Voor een hotel-restaurant dat zich ten doel stelt gasten een kwaliteitsverblijf in de brede zin van het woord te bieden, lijkt er nauwelijks een betere locatie denkbaar. Immers, in dit Friesland ? het gebied van de Friese Wouden ? is het begrip 'kwaliteit van het bestaan' geen bordpapieren marketingcreatie, maar een product van de geschiedenis. Beetsterzwaag (gemeente Opsterland) is een van de mooiste dorpjes van Friesland, waar de adel zich al sinds jaar en dag thuis heeft gevoeld. Niet voor niets wordt het plaatsje aangeduid met 'het Haagje van het Noorden'. De herbergzaamheid is er van oudsher herkend, en wordt al geroemd in geschreven bronnen uit de zeventiende eeuw. Het gewoel is steeds op afstand gebleven, net buiten dat comfortabele eiland van zand, gelegen in het omringende veengebied, met dorpjes als Tijnje, Gorredijk en Nijbeets, waar gesappeld werd en waar zich in het begin van de vorige eeuw de strijdliederen klonken. Verbonden aan die sociale en politieke strijd waren toen namen als die van Domela Nieuwenhuis.

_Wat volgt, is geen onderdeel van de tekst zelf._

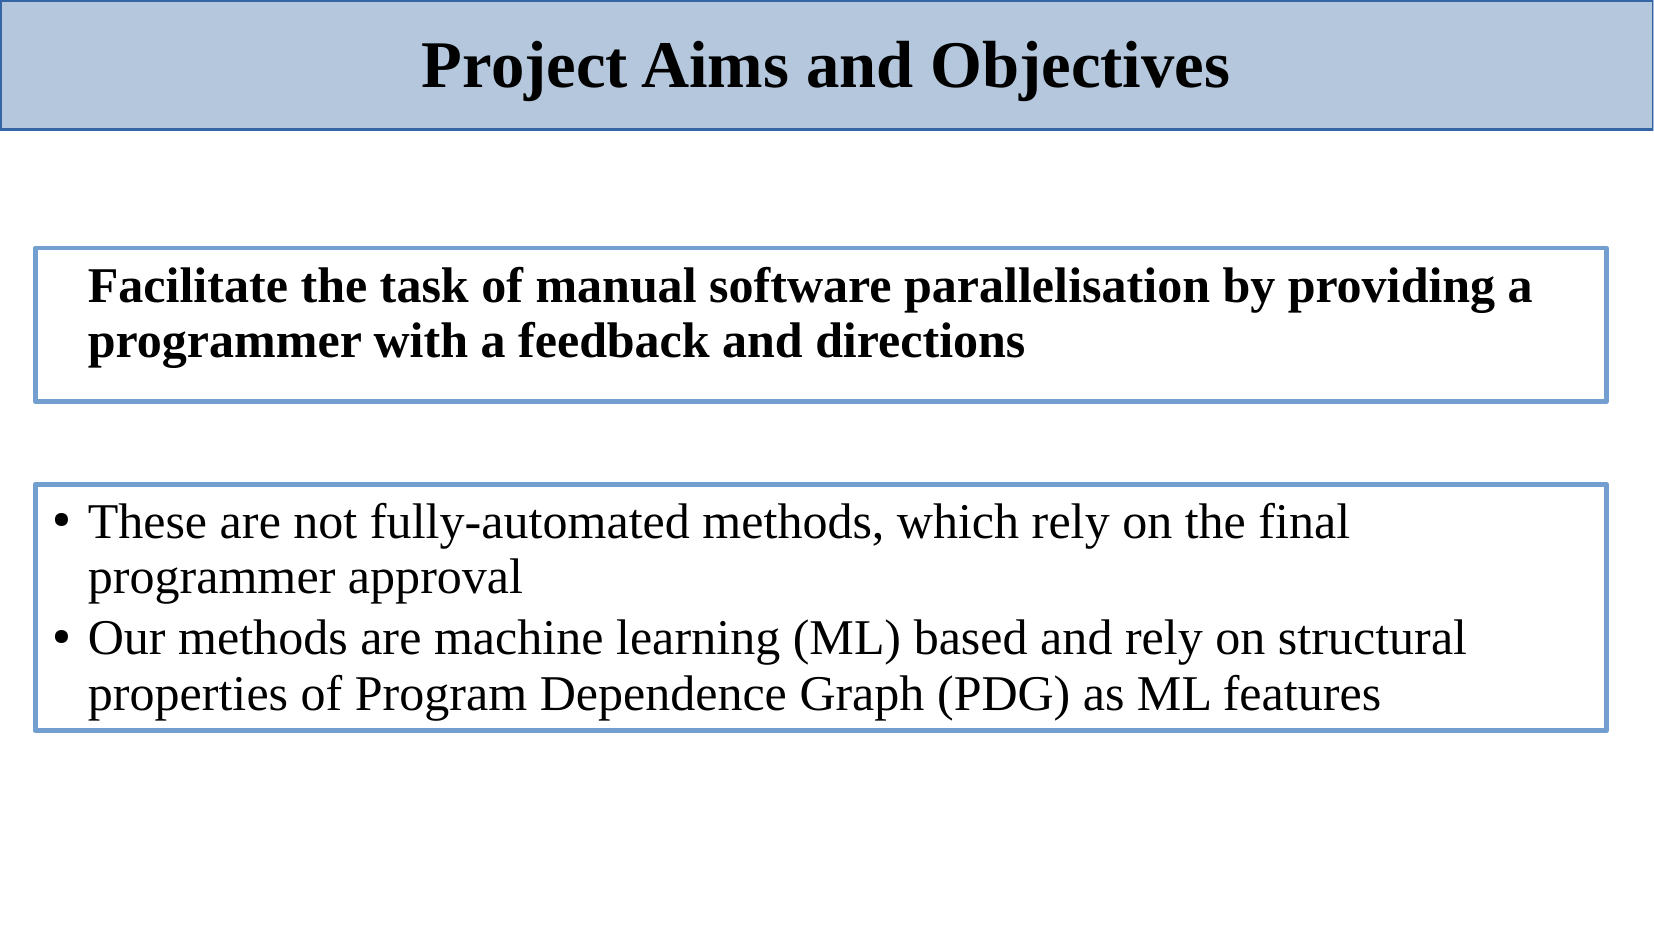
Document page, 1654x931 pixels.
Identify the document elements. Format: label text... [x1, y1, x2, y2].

Een kilometer adellijke huizen
Maar dat was het veen. Beetsterzwaag was en is een welvarend dorp waarop adellijke geslachten als Van Lynden, Lycklama a Nijeholt, Van Harinxma thoe Slooten en De Jonge Van Zwijnsbergen hun stempel hebben gedrukt. Daar waar de Hoofdstraat overgaat in de Van Harinxmaweg, aan het eind van wat bekend staat als 'een kilometer adellijke huizen', ligt Landgoed Lauswolt: een statig landhuis, op enige afstand van de weg gelegen, ietwat introvert en gereserveerd, omgeven door elfhonderd hectare natuurschoon. Hier is het gelijknamige Bilderberg-hotel gevestigd, een gelegenheid die onbetwist gerekend wordt tot het topsegment van de Nederlandse horeca. Landgoed Lauswolt is een viersterrenhotel, met een topkeuken die zich, als een van de zeer weinigen in het Noorden, mag laten voorstaan op een Michelin-ster. Lauswolt is aangesloten bij Alliance Gastronomique Neérlandaise en bij de exclusieve keten Small Luxury Hotels of the World.

Ster tussen haakjes
We brengen de auto op knerpend grind tot stilstand. De snelweg is nu geheel vergeten, en aan de Elfstedentocht denken we ook niet meer. Via de brede entree-trap schrijden we omhoog. We kijken in de centrale hal om ons heen. Hoewel geen krampachtige pogingen zijn gedaan om alles 'net als vroeger' te laten gelijken, ademt het pand aan alle kanten de grandeur van weleer. Brede gangen, antieke voorwerpen. We zien het eerbiedwaardige, meer dan manshoge staand horloge, dat er al eeuwen meester is over de tijd. De royale vertrekken op de begane grond zijn getransformeerd tot restaurant en ontmoetingsruimten. Grote olieverfschilderijen tonen er de adel van weleer in al hun waardigheid. Natuurlijk worden alle mogelijke zegeningen van de moderne tijd aangewend om comfort en efficiënte dienstverlening op een hoog peil te realiseren, maar de atmosfeer - de stijl van het adellijke Engelse landhuis ? blijft intact. Weinig dissonanten. Misschien een klein beetje de lift ? nu eenmaal een noodzaak - maar dat nemen we graag voor lief, want Lauswolt heeft voor haar stijlbewustheid over dit onderwerp reeds duur moeten betalen. Volgens de bekende horecaclassificering is Lauswolt een viersterrenhotel, 'maar', zoals een van de vroegere directeuren het heeft uitgedrukt, 'eigenlijk met een vijfde ster tussen haakjes. Die vijfde krijgen we niet zolang niet alle kamers bereikbaar zijn met een lift.' En Lauswolt heeft nu eenmaal geen standaardinterieur. Hoogteverschillen en trappetjes horen erbij. Het gaat hierbij om slechts een handvol kamers, op geringe hoogte, die alleen via een trap zijn te bereiken. Op dit punt paste de kronkelige historie van Lauswolt blijkbaar even niet in de schematische bureauwerkelijkheid van de regelgever.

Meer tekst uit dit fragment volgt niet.